BEGIN Source extract
I did two readings the past week. There were some noted differences that got me thinking.
Reading one: Women in Sci-Fi
This had been planned months in advance yet became stressful in the final weeks leading up to it. As my novella, Marta Martinez Saves the World, was born from a discussion to promote female authors and female protagonists, me doing a solo reading just didn’t seem right to me. I called upon some awesome local female authors to join in a discussion at THE bookstore in this town to do readings, and they agreed to join in the endeavor. As the dates approached annoyances happened, as they do – the events organizer quit and a new one was hired. Paperwork wasn’t passed on. They had trouble ordering my books (for my reading!) and didn’t tell me until it was too late to order more, so we had to go with the 5-6 I had on hand. The other authors were frustrated because there was no advertising, etc.
Then – The election.
When this was planned months ago the election wasn’t in play, or at least not considered. With the outcome as it was our event, which was slightly political as it always is when women go into public spaces to speak about the need to have more female presence, became a political beacon of sorts. We were now four women in a Trump world talking about equal rights and wanting to stand up and write, and write female characters as human- this after the past two years of Hugo vitriol saying we also shouldn’t exist (and others standing up and showing why it’s necessary we do).
The unthinkable happened at this reading. We were between the gender studies aisle and the children’s book section. The place was standing room only (that’s not the unbelievable part). Violence erupted. It was not a fight. It was a man standing up, taking off his jacket, turning around, and letting loose on a friend of mine. A good person who had come to support me, a white male who wanted to show he was an ally and who also wanted his kids, both boys, to learn to be allies. And he ended up bloody with a black eye, bruised wrists and nose. He told me about how he turned it into a lesson to his kids and I couldn’t help but cry, even now as I type this.
END Source extract
**Activities**
A – Rewrite the passage of the account of the two readings from "When this was" to "necessary we do).", changing "political beacon" to "rallying point".
B – Continue the account of the two readings from the point where it stops.
BEGIN Source information
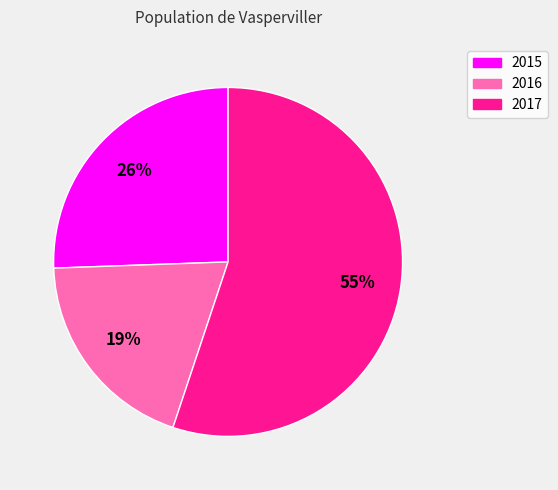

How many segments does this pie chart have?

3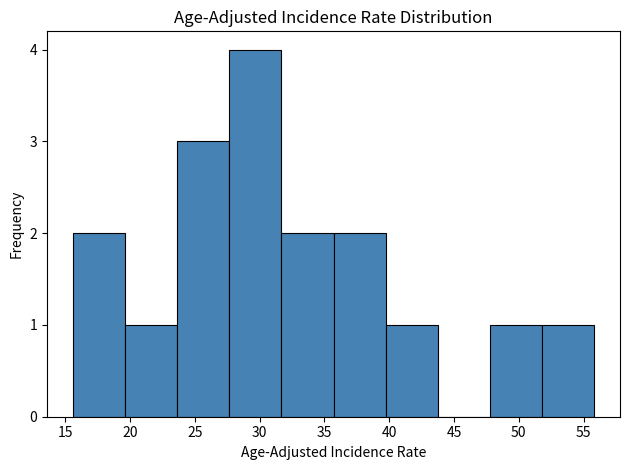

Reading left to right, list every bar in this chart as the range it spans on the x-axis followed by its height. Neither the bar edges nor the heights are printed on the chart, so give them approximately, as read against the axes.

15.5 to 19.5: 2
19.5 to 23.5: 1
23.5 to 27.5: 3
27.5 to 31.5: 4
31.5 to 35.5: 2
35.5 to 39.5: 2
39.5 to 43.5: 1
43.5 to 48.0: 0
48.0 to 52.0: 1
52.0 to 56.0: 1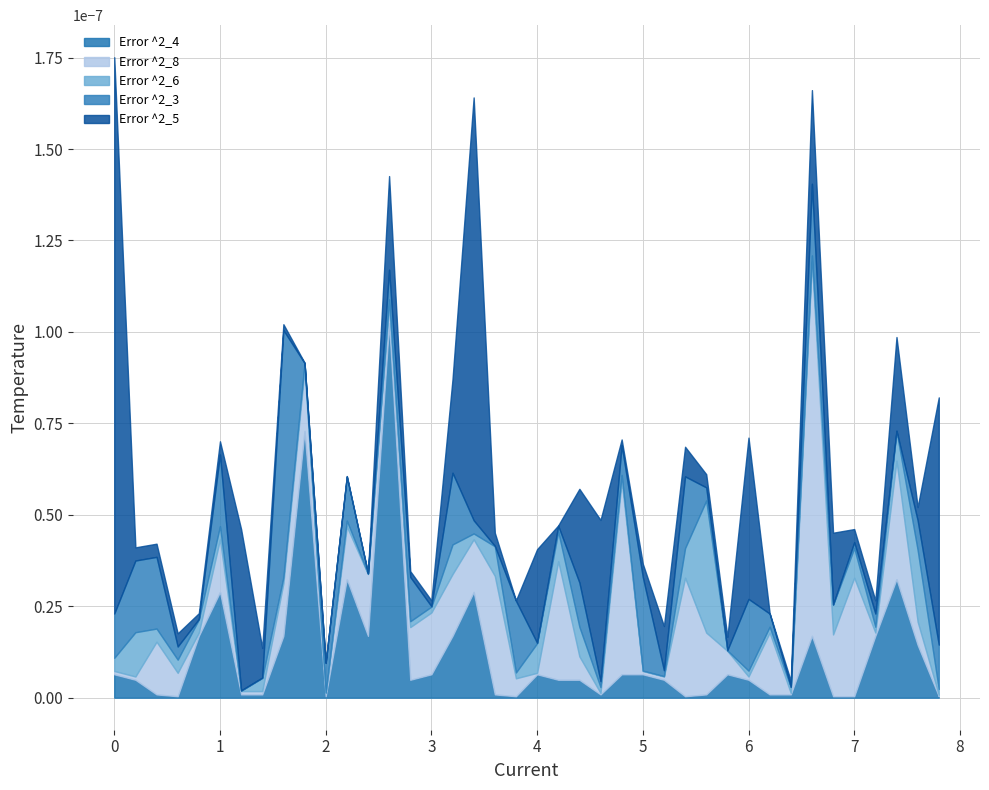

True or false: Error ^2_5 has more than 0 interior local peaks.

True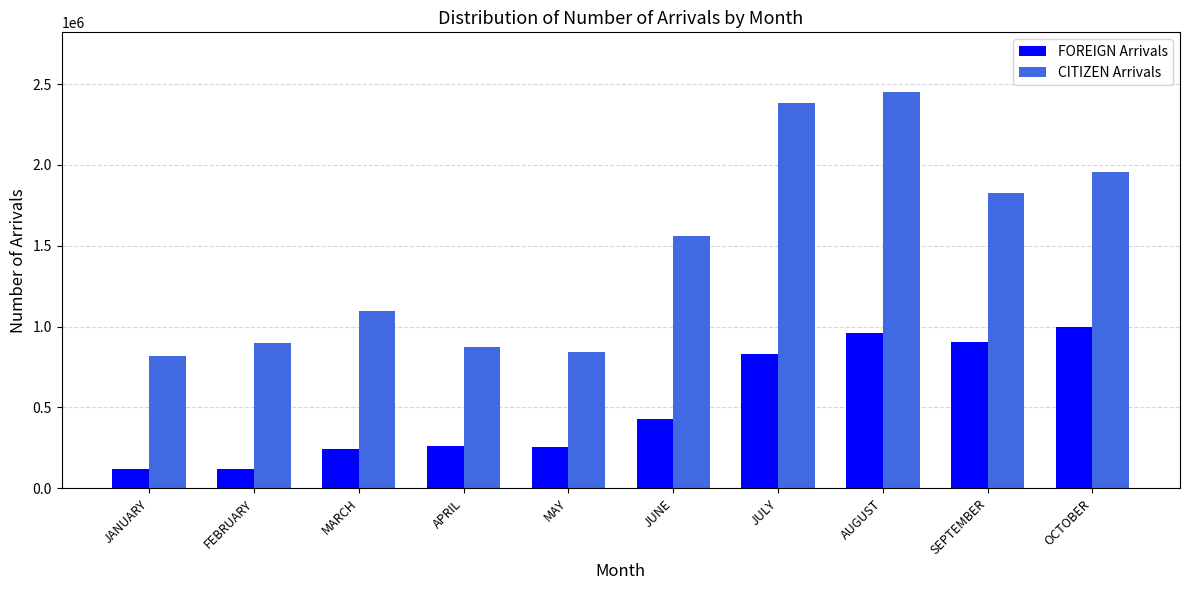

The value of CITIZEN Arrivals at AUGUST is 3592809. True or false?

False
END Source information
BEGIN Source information
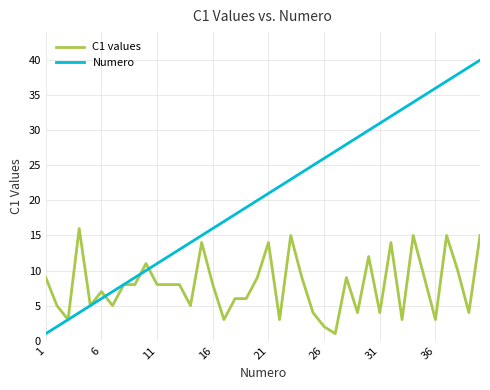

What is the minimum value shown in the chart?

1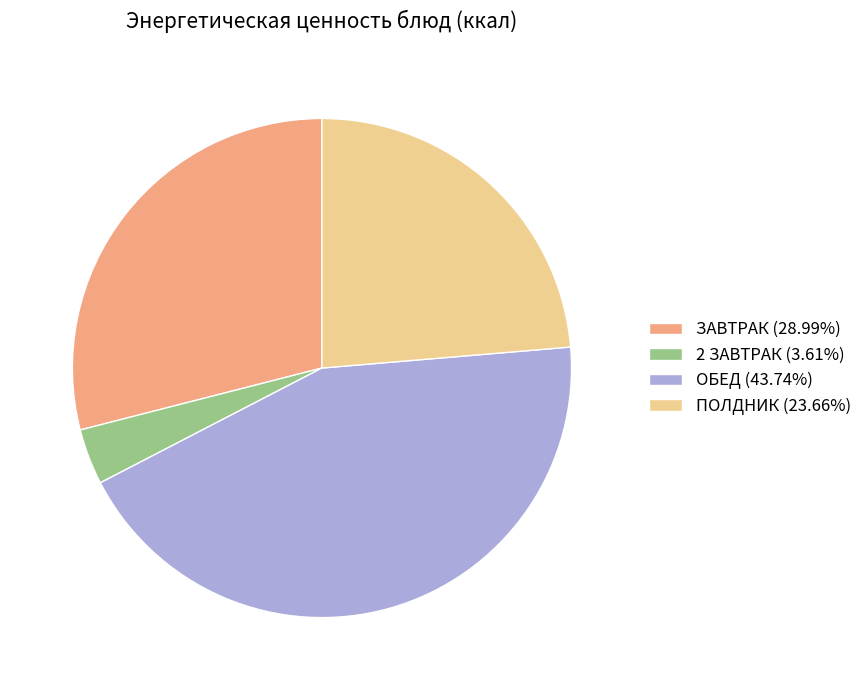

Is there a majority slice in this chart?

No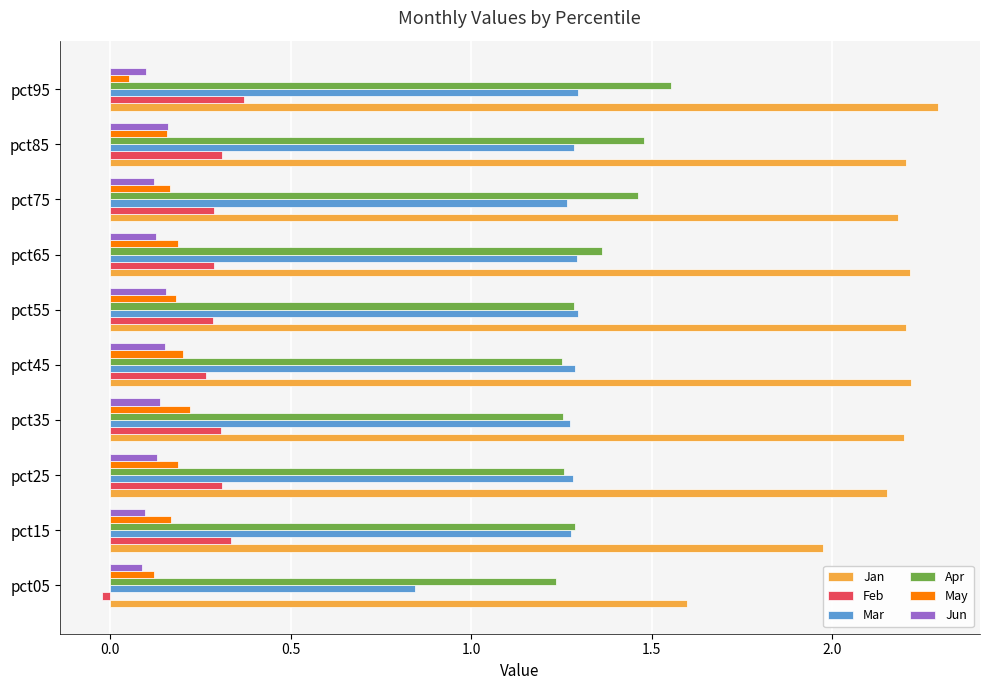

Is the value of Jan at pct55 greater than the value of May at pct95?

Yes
END Source information
**Responses to the exercise**
A –
When this was planned months ago the election wasn’t in play, or at least not considered. With the outcome as it was our event, which was slightly political as it always is when women go into public spaces to speak about the need to have more female presence, became a rallying point of sorts. We were now four women in a Trump world talking about equal rights and wanting to stand up and write, and write female characters as human- this after the past two years of Hugo vitriol saying we also shouldn’t exist (and others standing up and showing why it’s necessary we do).

B –
However, I want to focus on the awesome audience, because this goes into the comparison. For one, the audience stayed. Also, the audience was made up of a lot of females, yes, but there were also men in the audience, which was awesome to see. But the biggest ‘YESH!’ was that the crowd was so full of people from all walks of life, all ethnicities, a wonderful mix of the population of a midwest I used to think was so white, but learned pretty quickly isn’t. In fact, There were probably fewer of those who looked ‘white’ than others. And I loved it. Because, as we got to discuss, it is a female issue but more than that it’s a representation issue and in sci-fi we have the chance to create the future we can aspire to make real.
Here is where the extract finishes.